Young drivers, especially young men and teenagers, are far more likely than their seniors to be involved in road accidents, something insurers take into account, although since the intervention of the EU, they are no longer permitted to charge lower premiums for safer female drivers of the same age.
In the UK, motor insurance is not an optional extra, and it is a serious criminal offence to drive without it. The high cost of such insurance has led especially to young drivers seeking cheaper packages, and for the most part they do this on the Internet. A few have found especially attractive insurance deals, but as a police officer warned on the BBC's Your Money programme this morning, as usual if it sounds too good to be true, it probably is.

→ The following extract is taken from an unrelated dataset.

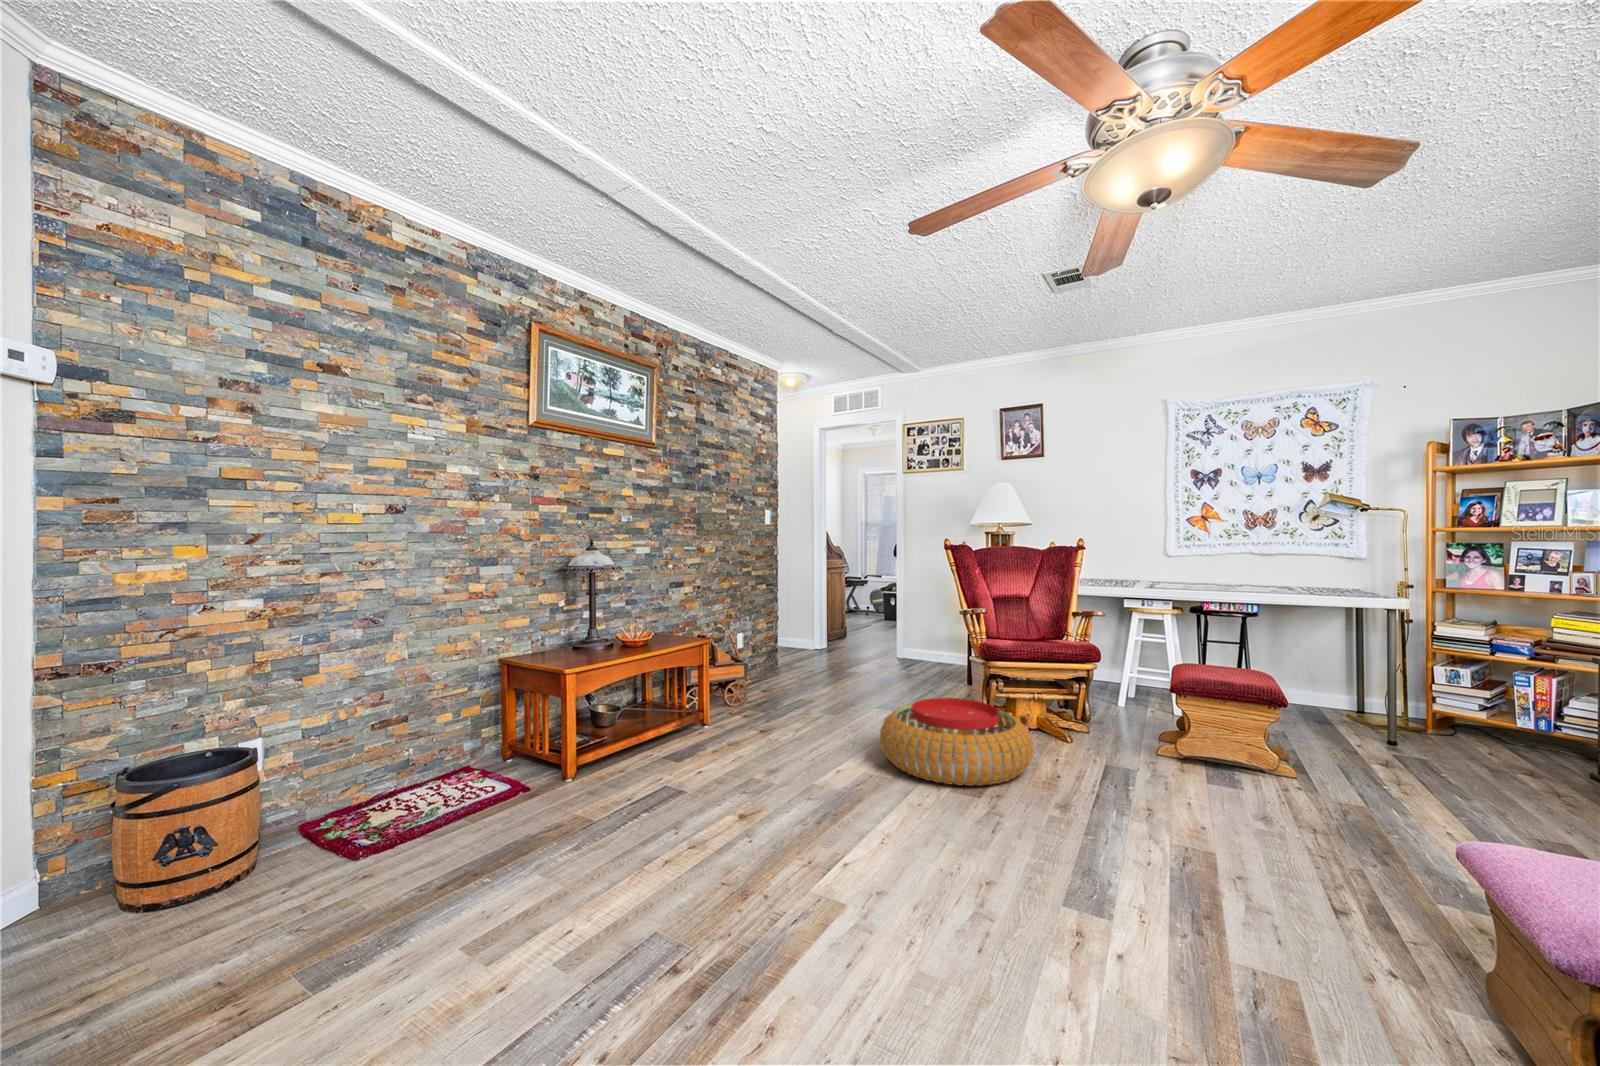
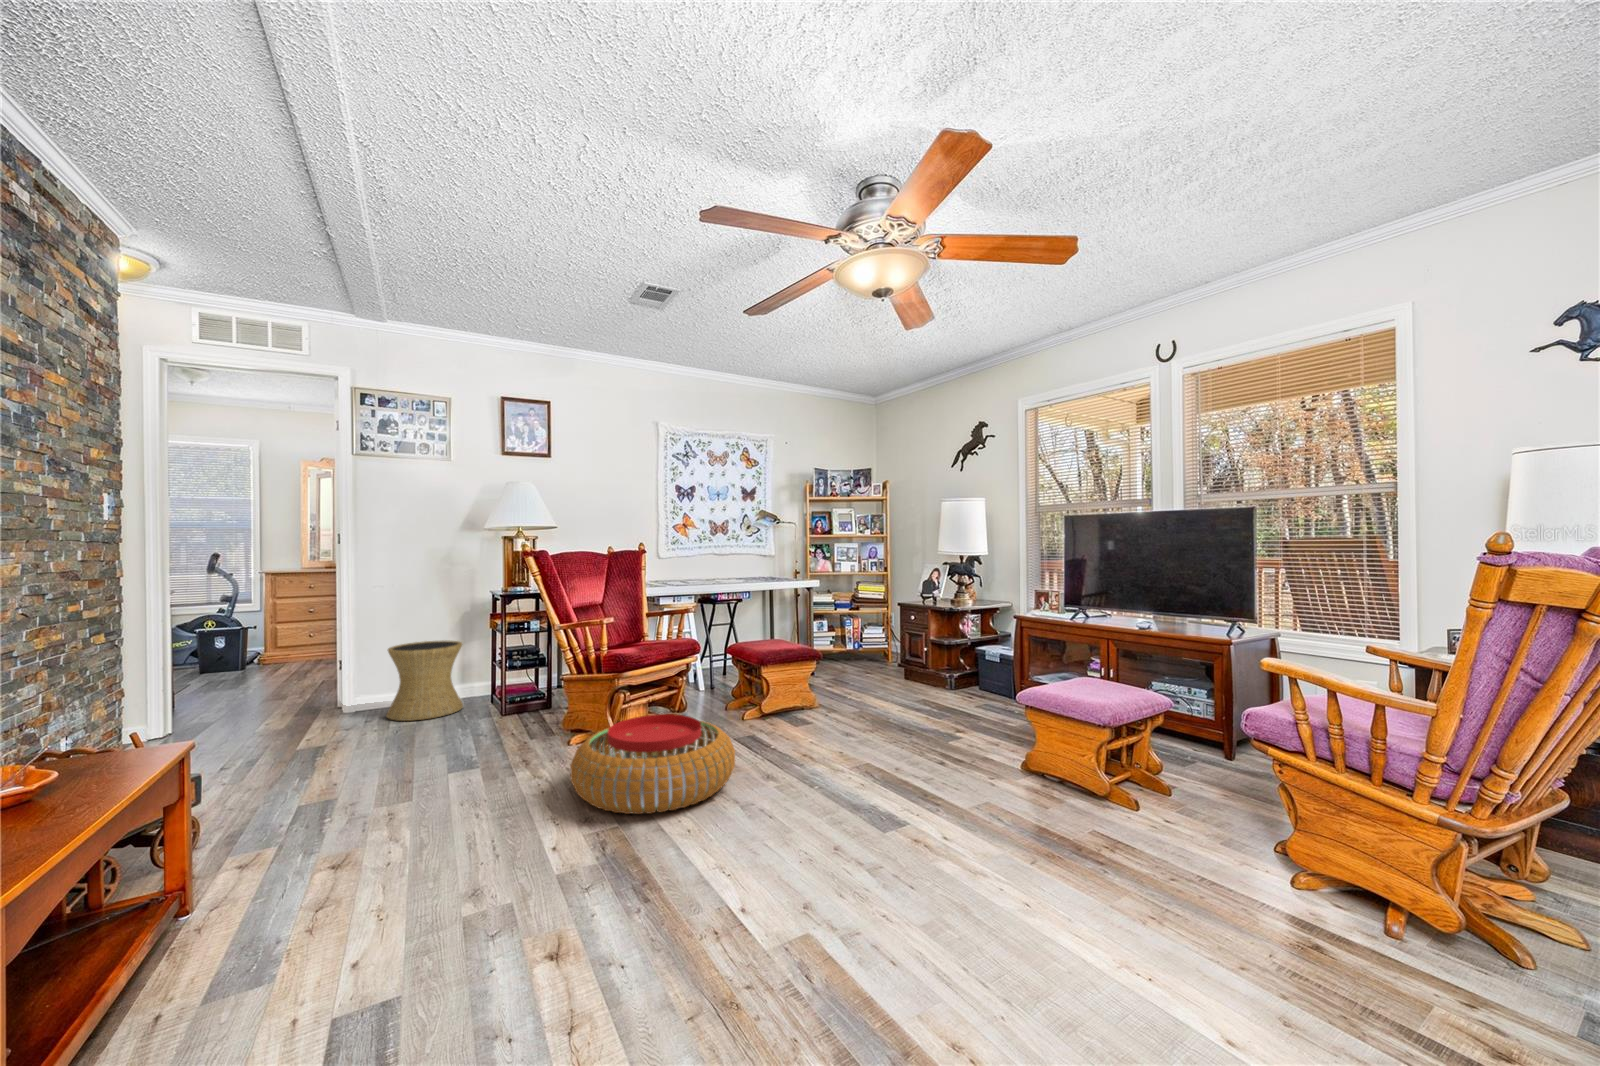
side table: none [906,616,959,676] -> present [386,640,463,721]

Detective Chief Inspector Dave Wood specialises in insurance fraud. He told Declan Curry that on Wednesday last week the police executed no fewer than 28 search warrants nationwide. Although he was unable to comment on an ongoing investigation, he warned that young drivers are targeted especially as easy marks. Typically a victim looking to insure his vehicle will find a "villain's website" that will be offering a heavy discount. This discount is the first scam warning.
Before parting with any money, it is always best to check with the Association of British Insurers. Check too who is underwriting any policy, which will probably be a company that is a household name. Do not simply phone the number on the website, which is likely to be the ghost broker himself.
There have also been reports of these crooks selling fake car insurance face to face, including on campus.